A review of LA’s early oil days shows there may have been some shaky mistakes.

Oklahoma has the unfortunate distinction of becoming the capital of human-induced earthquakes in the US. That's a recent development that comes thanks to deep injection wells used to dispose of contaminated water from oil and gas production. But the oil and gas industry has a long history with minor seismic activity—one that, it appears, may go back to Los Angeles in the early 1900s.

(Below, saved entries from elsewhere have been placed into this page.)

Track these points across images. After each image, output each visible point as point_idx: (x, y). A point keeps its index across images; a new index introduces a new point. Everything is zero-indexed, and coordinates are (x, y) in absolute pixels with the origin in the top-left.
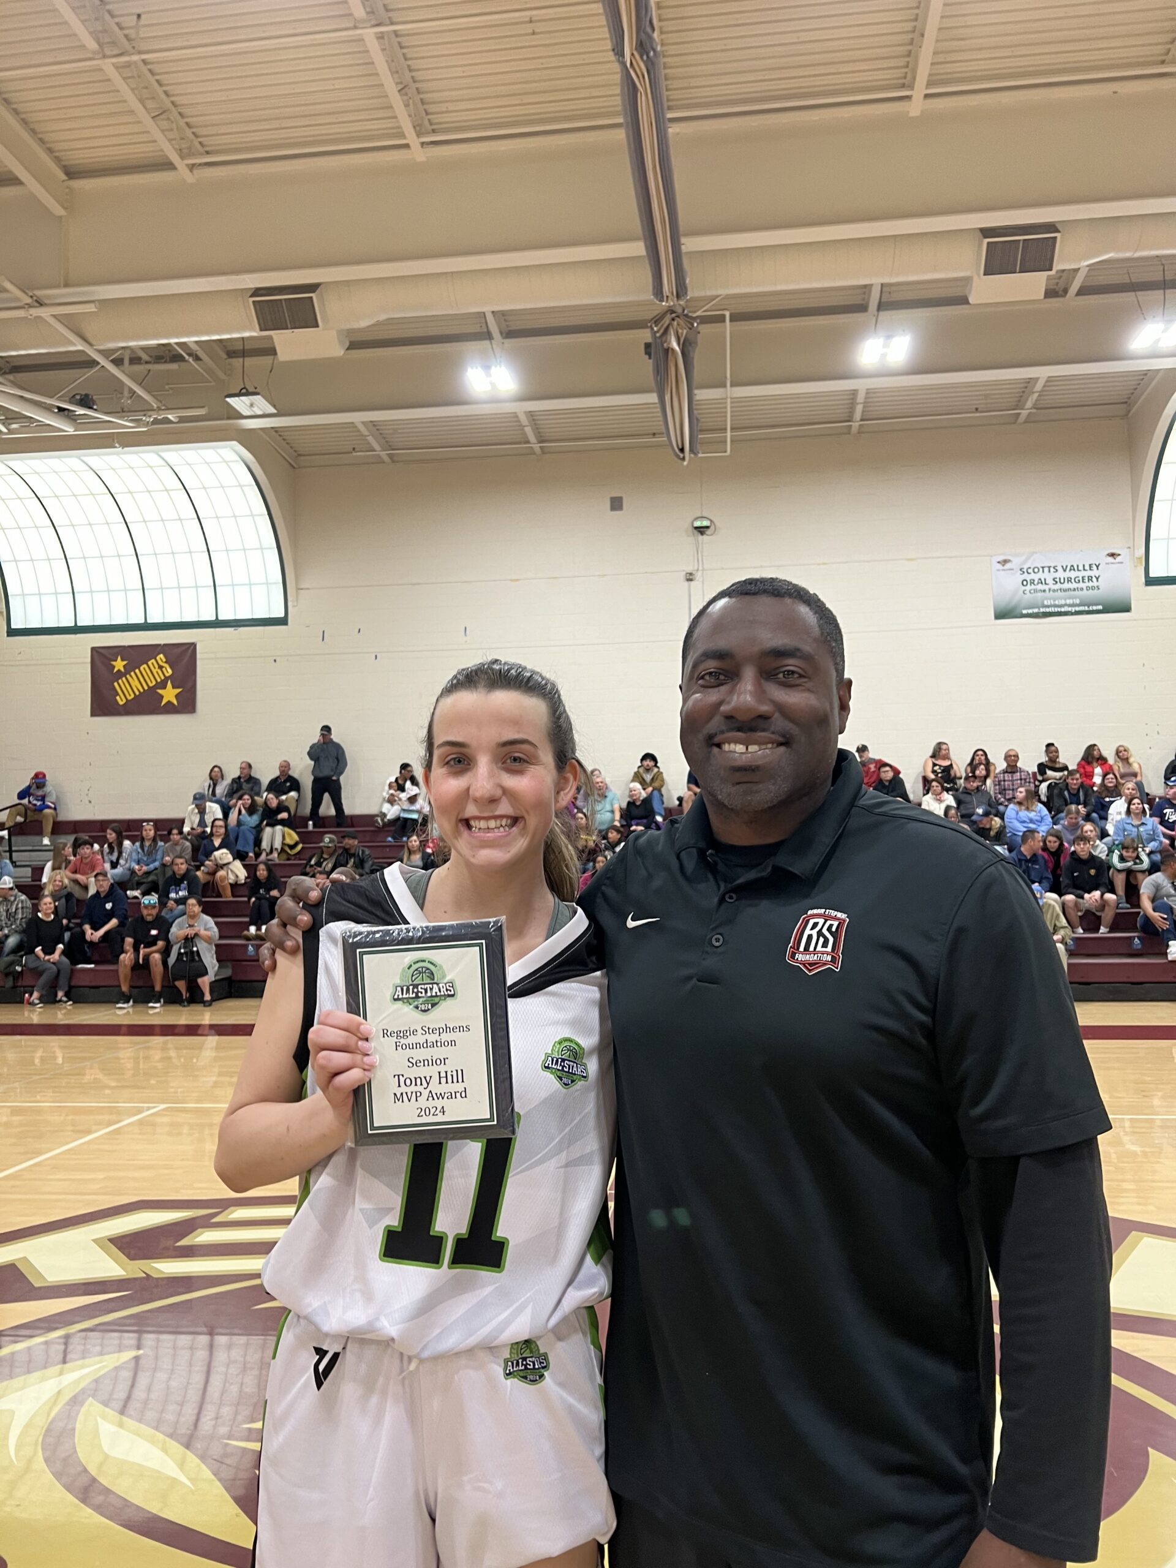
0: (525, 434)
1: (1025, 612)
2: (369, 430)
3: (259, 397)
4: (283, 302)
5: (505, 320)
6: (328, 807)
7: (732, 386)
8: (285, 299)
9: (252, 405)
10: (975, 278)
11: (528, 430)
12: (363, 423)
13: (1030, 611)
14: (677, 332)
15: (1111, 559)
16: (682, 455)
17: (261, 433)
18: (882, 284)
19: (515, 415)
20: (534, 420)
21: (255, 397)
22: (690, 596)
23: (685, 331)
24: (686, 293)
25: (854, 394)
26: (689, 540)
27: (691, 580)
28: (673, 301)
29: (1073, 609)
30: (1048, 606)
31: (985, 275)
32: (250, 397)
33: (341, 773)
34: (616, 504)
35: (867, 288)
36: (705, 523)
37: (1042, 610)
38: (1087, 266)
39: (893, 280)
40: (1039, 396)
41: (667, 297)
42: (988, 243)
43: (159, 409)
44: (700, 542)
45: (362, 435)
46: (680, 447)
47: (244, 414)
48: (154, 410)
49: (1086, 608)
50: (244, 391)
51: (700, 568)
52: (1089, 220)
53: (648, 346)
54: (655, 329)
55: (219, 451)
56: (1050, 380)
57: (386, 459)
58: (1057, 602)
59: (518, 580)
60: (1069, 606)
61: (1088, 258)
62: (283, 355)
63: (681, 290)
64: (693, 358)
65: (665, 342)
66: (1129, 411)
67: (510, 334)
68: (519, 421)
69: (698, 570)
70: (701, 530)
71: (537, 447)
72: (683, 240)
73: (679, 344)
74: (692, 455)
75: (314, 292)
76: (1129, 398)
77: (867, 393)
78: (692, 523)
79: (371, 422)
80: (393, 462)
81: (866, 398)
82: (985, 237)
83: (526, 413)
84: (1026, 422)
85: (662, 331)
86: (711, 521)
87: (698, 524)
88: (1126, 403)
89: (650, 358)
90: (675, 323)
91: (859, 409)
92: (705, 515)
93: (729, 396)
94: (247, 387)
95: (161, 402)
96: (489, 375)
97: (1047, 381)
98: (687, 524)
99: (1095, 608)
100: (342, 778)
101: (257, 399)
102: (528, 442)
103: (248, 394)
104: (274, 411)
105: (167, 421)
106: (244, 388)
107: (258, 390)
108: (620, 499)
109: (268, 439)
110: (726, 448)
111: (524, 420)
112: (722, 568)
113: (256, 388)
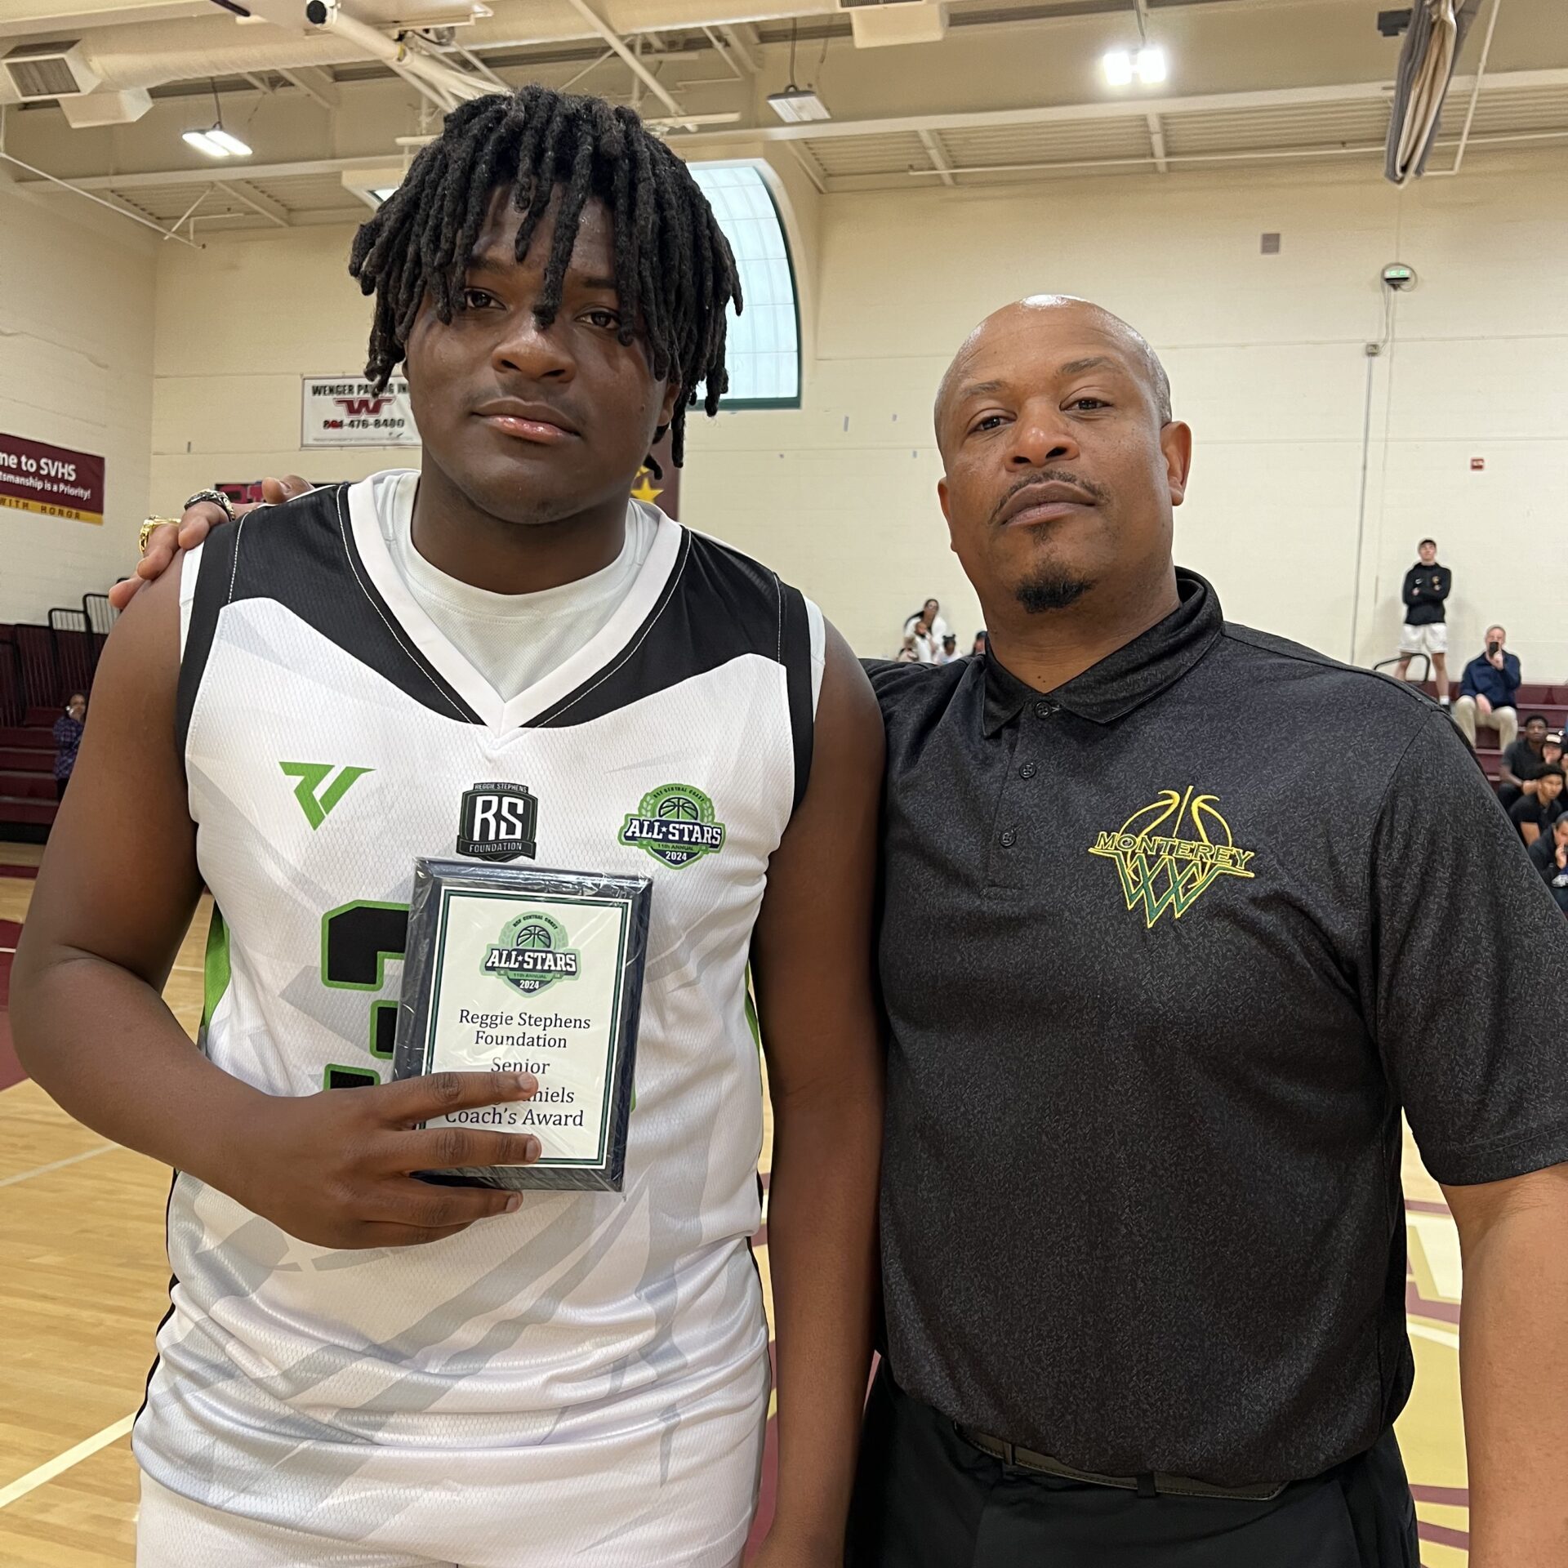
0: (1151, 144)
2: (934, 140)
3: (811, 97)
7: (1486, 71)
9: (799, 108)
11: (1157, 141)
12: (930, 132)
16: (1399, 174)
17: (791, 147)
19: (1144, 119)
20: (1165, 124)
21: (806, 97)
22: (1370, 377)
26: (1376, 298)
27: (1372, 354)
32: (800, 98)
34: (1271, 244)
36: (1404, 273)
43: (679, 116)
44: (1392, 298)
45: (924, 148)
46: (1405, 162)
47: (786, 120)
48: (671, 117)
50: (792, 89)
51: (1390, 338)
55: (736, 171)
57: (948, 181)
62: (862, 39)
65: (1437, 13)
68: (1146, 127)
70: (1395, 283)
71: (1161, 160)
74: (1415, 176)
78: (1383, 272)
79: (940, 129)
80: (957, 183)
86: (1412, 271)
87: (1391, 274)
92: (1401, 261)
93: (1477, 88)
94: (797, 83)
95: (680, 104)
96: (1133, 62)
98: (1374, 274)
101: (811, 101)
102: (1152, 155)
103: (798, 93)
104: (827, 116)
105: (684, 130)
106: (792, 86)
107: (813, 89)
108: (1277, 237)
109: (799, 156)
110: (1453, 163)
111: (1154, 124)
112: (1423, 339)
113: (810, 85)
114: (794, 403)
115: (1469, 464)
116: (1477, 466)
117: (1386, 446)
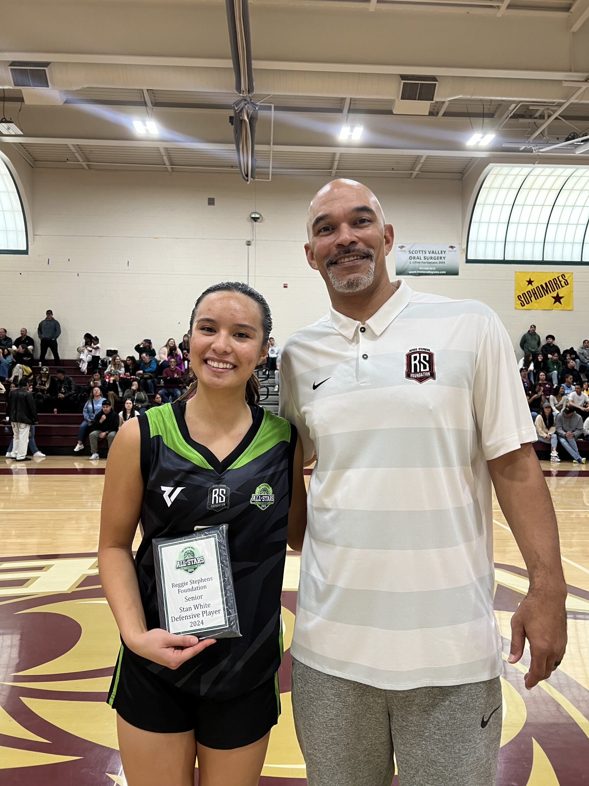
0: (163, 160)
1: (410, 272)
2: (77, 151)
3: (13, 124)
4: (28, 71)
5: (154, 96)
6: (50, 355)
7: (273, 144)
8: (30, 69)
9: (9, 129)
10: (397, 100)
11: (165, 158)
12: (72, 145)
13: (412, 272)
14: (247, 111)
15: (451, 249)
16: (247, 178)
17: (13, 145)
18: (351, 98)
19: (159, 149)
20: (168, 153)
21: (10, 124)
22: (248, 254)
23: (251, 112)
24: (253, 91)
25: (334, 156)
26: (249, 224)
27: (249, 245)
28: (246, 94)
29: (432, 272)
30: (421, 270)
31: (401, 99)
32: (8, 124)
33: (57, 337)
34: (211, 202)
35: (343, 100)
36: (257, 216)
37: (418, 272)
38: (449, 101)
39: (357, 97)
40: (422, 165)
41: (243, 91)
42: (404, 83)
44: (254, 225)
45: (72, 153)
46: (246, 173)
47: (4, 133)
49: (438, 272)
50: (4, 120)
51: (254, 239)
52: (452, 77)
53: (231, 118)
54: (236, 108)
56: (428, 157)
57: (86, 167)
58: (425, 269)
59: (157, 238)
60: (431, 271)
61: (450, 97)
62: (27, 102)
63: (250, 89)
64: (255, 127)
65: (241, 116)
66: (463, 177)
67: (156, 104)
68: (160, 153)
69: (253, 240)
70: (255, 219)
71: (169, 167)
72: (253, 62)
73: (248, 118)
74: (252, 179)
75: (46, 67)
76: (463, 171)
77: (340, 156)
78: (250, 215)
79: (78, 145)
80: (89, 169)
81: (340, 158)
82: (402, 80)
83: (163, 148)
84: (415, 178)
85: (239, 110)
86: (260, 215)
87: (253, 216)
88: (461, 173)
89: (232, 124)
90: (246, 106)
91: (336, 163)
92: (256, 212)
93: (272, 150)
94: (6, 118)
96: (145, 125)
97: (426, 158)
98: (247, 216)
99: (442, 272)
100: (57, 339)
101: (12, 125)
102: (165, 165)
103: (6, 122)
104: (21, 133)
106: (4, 118)
107: (12, 120)
108: (213, 199)
109: (17, 149)
110: (269, 177)
111: (163, 152)
112: (265, 240)
113: (11, 119)
114: (26, 252)
115: (283, 286)
116: (285, 287)
117: (255, 278)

Los Angeles’ early growth had more to do with petroleum than celluloid. Oil was struck in 1892, and production took off over the next few decades. A recent study reviewed the subsequent history of oil production and earthquakes there but found no signs that earthquakes were triggered by human activity, at least dating back to 1935. The quality of earthquake data drops off rapidly prior to that, but US Geological Survey researchers Susan Hough and Morgan Page decided to see what they could find.

Starting at 1900, they compiled all the personal accounts of shaking they could find. There were a few early seismometers operating, partly the work of seismologist Charles Richter (of the no-longer-used Richter Scale of earthquake magnitude), though earthquake monitoring didn’t get serious until the 1920s. The limited monitoring left the researchers with only crude constraints on the location and magnitude of most earthquakes, but it’s something.

That something was then compared with industry records of oil activities in the Los Angeles area to look for suggestive correlations.

The researchers identified a handful of significant quakes—an estimated magnitude 4.9 near Inglewood in 1920, a 4.5 in Whittier in 1929, and a 5.1-5.4 quake in Santa Monica in 1930, for example. And then in 1933, a well-known magnitude 6.4 earthquake damaged buildings in Long Beach; aftershocks went on for more than a year.

Most of these earthquakes occurred close to active oil fields, and many had technical characteristics that made a connection to human activity plausible. Out of 18 earthquakes, the researchers argue that there is a “possible or likely association” with oil production for 13 of them, including the largest ones.

Although there were enough people living in the area by 1900 to notice earthquakes (plus both the Los Angeles Herald and the Los Angeles Times were in print), very few were documented between 1900 and 1915. But between 1915 and 1932, there were more than 300 of them. Oil production really took off in the early 1920s.

Over this time period, oil wells were also drilled progressively deeper, as operators figured out where the best reservoirs were. Critically, they had not yet begun the practice of injecting water back down the wells to replace the volume of fluid removed and help push the remaining oil up. The land surface over a Long Beach oil field eventually sank about 20 feet as the oil was sucked out, for example. The researchers think that this removal of mass without replacement could have triggered earthquakes by relieving some of the pressure on faults below.

The magnitude 6.4 Long Beach earthquake is a little more complicated. A larger and deeper earthquake, it looked more like a typical earthquake for the area. But since it occurred so close to an oil field that had just begun tapping deeper reservoirs, the researchers still think that oil production could have helped trigger it.

Even if there is no clear evidence for a general pattern of human-induced earthquakes after 1935, there may at least have been a handful in the very early days of LA oil production. Beyond historical curiosity, this kind of information is useful for figuring the area’s natural seismic risk. Earthquakes triggered by discontinued human activity—a few apples in the basket of oranges—could distort our understanding of future risks.